/Denoising-ViT

This is the official code release for our work, Denoising Vision Transformers.

Primary LanguagePythonMIT LicenseMIT

Denoising Vision Transformers

Jiawei Yang1†* · Katie Z Luo2†* · Jiefeng Li3 · Congyue Deng4
Leonidas Guibas4 · Dilip Krishnan5 · Kilian Q. Weinberger2
Yonglong Tian5 · Yue Wang1

1University of Southern California   2Cornell University
3Shanghai Jiaotong University   4Stanford University
5Google Research
†project lead *equal technical contribution contribution

Paper PDF Project Page

📢 ECCV 2024 Oral 📢

This work presents Denoising Vision Transformers (DVT). It removes the visually annoying artifacts commonly seen in ViTs' feature maps and improves the downstream performance of dense recognition tasks.

teaser

News

  • 2024-10-28: Code and Models are updated!
  • 2024-07-01: DVT is accepted to ECCV 2024 as an Oral presentation!

Citation

@inproceedings{yang2024dvt,
  author = {Yang, Jiawei and Luo, Katie Z and Li, Jiefeng and Deng, Congyue and Guibas, Leonidas J. and Krishnan, Dilip and Weinberger, Kilian Q and Tian, Yonglong and Wang, Yue},
  title = {DVT: Denoising Vision Transformers},
  journal = {ECCV},
  year = {2024},
}

This README file and codebase are legacy. We will update them soon.

Usage

Environment Setup

Per-Image Denoising and Denoiser Training

git clone https://github.com/Jiawei-Yang/Denoising-ViT.git
cd Denoising-ViT
conda create -n dvt python=3.10 -y
conda activate dvt
pip install -r requirements.txt

# Install `tiny-cuda-nn` manually:
pip install git+https://github.com/NVlabs/tiny-cuda-nn/#subdirectory=bindings/torch

If you want a single conda environment for different GPU architectures, install tiny-cuda-nn with a pre-defined architecture list:

# 7.0 for V100, 8.0 for A100, 8.6 for A40 or A6000
TORCH_CUDA_ARCH_LIST="7.0 8.0 8.6" pip install git+https://github.com/NVlabs/tiny-cuda-nn/#subdirectory=bindings/torch

If you encounter the error: parameter packs not expanded with ‘...’, Refer to this solution on GitHub.

Evaluation Environment

This section explains how to evaluate the denoised features on downstream tasks. We use mmsegmentation for dense prediction task evaluations on the VOC, ADE20k, and NYU-Depth datasets. If you don’t plan to evaluate on these tasks, you can skip this part.

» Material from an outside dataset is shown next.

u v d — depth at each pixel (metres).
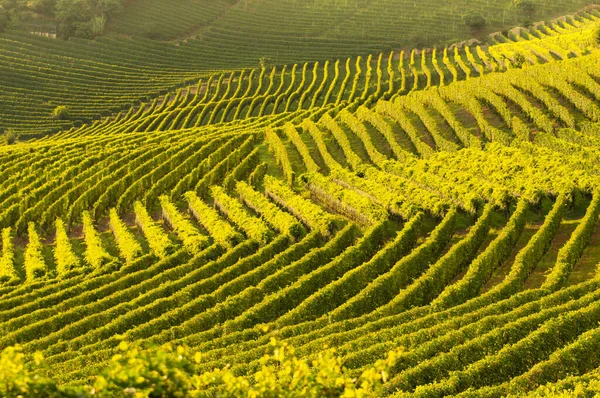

Please note that mmsegmentation have some dependencies that may conflict with the dependencies in the main environment. To avoid this, we temporarily downgrade the CUDA and PyTorch versions to 11.7 for installation.

conda create -n dvt_eval python=3.10 -y
conda activate dvt_eval

# Install CUDA 11.7 or soft link CUDA 11.7 to /usr/local/cuda-11.7
CUDA_VERSION=11.7
export PATH=/usr/local/cuda-${CUDA_VERSION}/bin:$PATH
export LD_LIBRARY_PATH=/usr/local/cuda-${CUDA_VERSION}/lib64:$LD_LIBRARY_PATH
export CUDA_HOME=/usr/local/cuda-${CUDA_VERSION}

# Full uninstallation
pip install -r requirements_eval.txt
pip uninstall mmcv-full -y && pip uninstall mmcv -y && pip cache purge

# Force CUDA installation
MCV_WITH_OPS=1 FORCE_CUDA=1 pip install mmcv-full==1.5.0 mmsegmentation==0.27.0

Pre-trained Models and Video Generation

Please refer to huggingface for the pre-trained models.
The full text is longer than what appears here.